= What is being asked =
Repeat every entry word for word; omit all pictures.

= Extracted data =

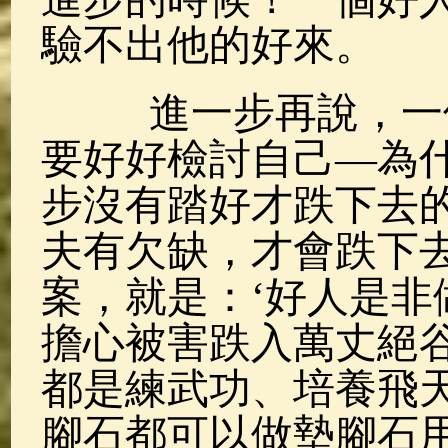
驗不出他的好來。
進一步再說，一個
要好好檢討自己—為
步沒有踏好才跌下去
夫有欠缺，才會跌下
案，就是：‘好人是非
擔心被害跌入萬丈絕
都是練武功、培養飛
腳石都可以做墊腳石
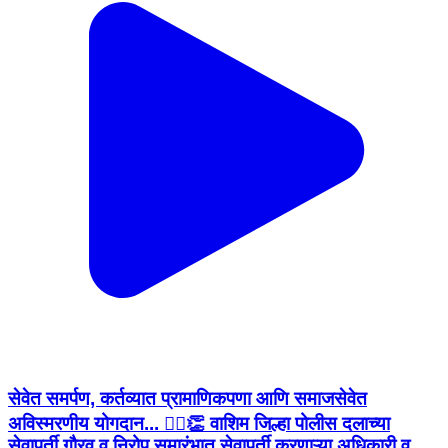
सेवेत समर्पण, कर्तव्यात प्रामाणिकपणा आणि समाजसेवेत
अविस्मरणीय योगदान... 👮‍♂️👏 वाशिम जिल्हा पोलीस दलाच्या
सेवापूर्ती गौरव व निरोप समारंभात सेवापूर्ती करणाऱ्या अधिकारी व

= Task output =
驗不出他的好來。
進一步再說，一個
要好好檢討自己—為
步沒有踏好才跌下去
夫有欠缺，才會跌下
案，就是：‘好人是非
擔心被害跌入萬丈絕
都是練武功、培養飛
腳石都可以做墊腳石
सेवेत समर्पण, कर्तव्यात प्रामाणिकपणा आणि समाजसेवेत
अविस्मरणीय योगदान... 👮‍♂️👏 वाशिम जिल्हा पोलीस दलाच्या
सेवापूर्ती गौरव व निरोप समारंभात सेवापूर्ती करणाऱ्या अधिकारी व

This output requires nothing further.